Sir David Alan Hopwood (born 19 August 1933) is a British microbiologist and geneticist.

==Education==
Educated at Purbrook Park County High School and Lymm Grammar School, Hopwood gained his Bachelor of Arts degree from St John's College, Cambridge and his PhD from the University of Glasgow in 1973.

==Career==
Hopwood served as an assistant lecturer in genetics at Cambridge until he became a Lecturer in Genetics at the University of Glasgow in 1961. He later became John Innes Professor of Genetics at the University of East Anglia. He is now an Emeritus Fellow in the Department of Molecular Microbiology at the John Innes Centre.

==Awards and honours==
Hopwood was awarded the Gabor Medal in 1995 "in recognition of his pioneering and leading the growing field of the genetics of Streptomyces coelicolor A3(2), and for developing the programming of the pervasive process of polyketide synthesis". In 2002, he co-authored the sequencing of the S. coelicolor A3(2) genome. During more than forty years he has been studying the genetics and molecular biology of the model actinomycete S. coelicolor.

Hopwood was elected a Fellow of the Royal Society in 1979 and delivered their Leeuwenhoek Lecture in 1987. He is also the author of Streptomyces in Nature and Medicine: The Antibiotic Makers.

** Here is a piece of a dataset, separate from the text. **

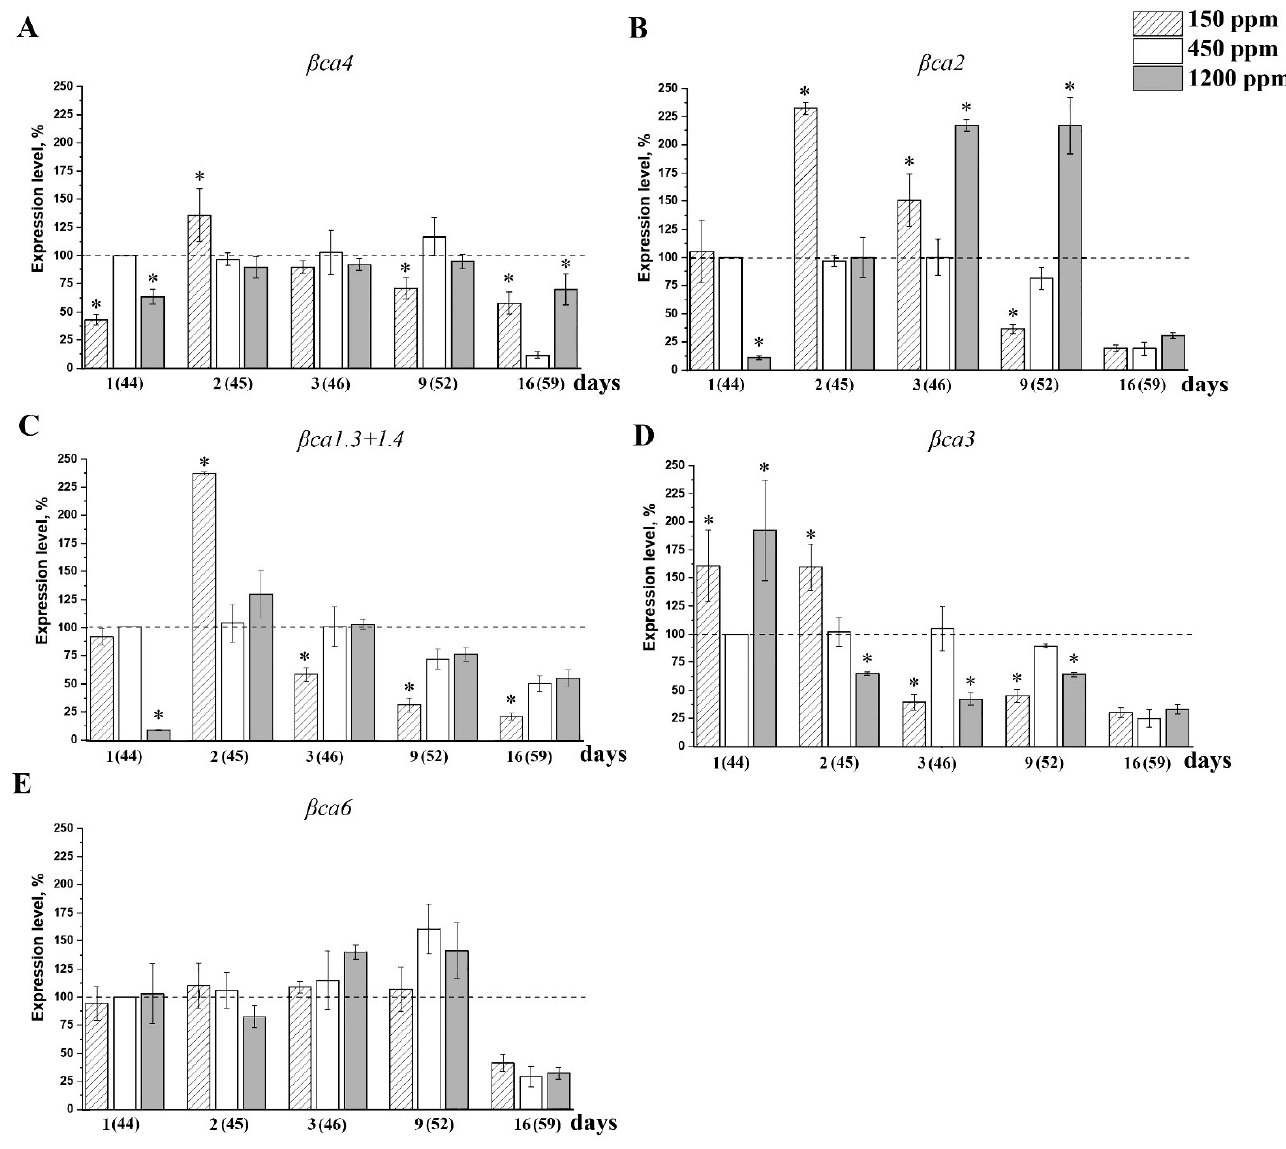
Figure 5. Levels of expression of genes encoding extrachloroplast carbonic anhydrases in Arabidopsis plant leaves after introduction to low (150 ppm), and high (1200 ppm) CO 2 levels in the air. Numbers on the X axis show the age of the plants and (in parentheses) the number of days after moving introduction of the plants of 43 days of age grown at the atmospheric CO 2 level (450 ppm) to conditions of changed CO 2 level in the air. The 100% value (dashed horizontal line) is the expression level of the corresponding genes encoding CAs in the plants of 44 days of age grown at 450 ppm (Table 2). Data are shown as mean ± the SE. The experiments were performed three times with similar results. ( A )— βca4 ; ( B )— βca2 ; ( C )— βca1.3+1.4 ; ( D )— βca3 ; ( E )— βca6 . Asterisks denote statistically significant differences between values for different CO 2 levels on the same experimental day, p < 0.01.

His nomination for the Royal Society reads:
Professor Hopwood has done outstanding work on the genetics of actinomycetes. He discovered genetic recombination of Streptomyces and developed original systems of genetic mapping which led him to the demonstration of a circular linkage group. This mapping work was important both in strengthening the generalization that the prokaryotes in general have circular chromosomes and in showing a tendency towards symmetry in the map suggestive of evolution by genome doubling. His electron microscope studies (with A. Glauert) showed beyond doubt the prokaryotic affinities of Streptomyces and demonstrated for the first time the existence of membranous "organelles" in continuity with plasma membrane. He has shown that the fertility system of Streptomyces coelicolor involves a sex factor associated with a plasmid. In the course of these studies he has discovered the first clear example of a plasmid-encoded antibiotics synthesis. Hopwood and his group have also extended the genetic analysis to other species of Streptomyces and Nocardia and demonstrated efficient DNA-mediated transformation to Thermoactinomyces. Current studies are directed towards the genetic analysis of development in S. coelicolor. While G. Semonti made some of the basic observations on recombination independently, Hopwood has been the prime mover in most of the advances. He now has an established international reputation as the leading pioneer and authority in what has become a very important aspect of microbial genetics.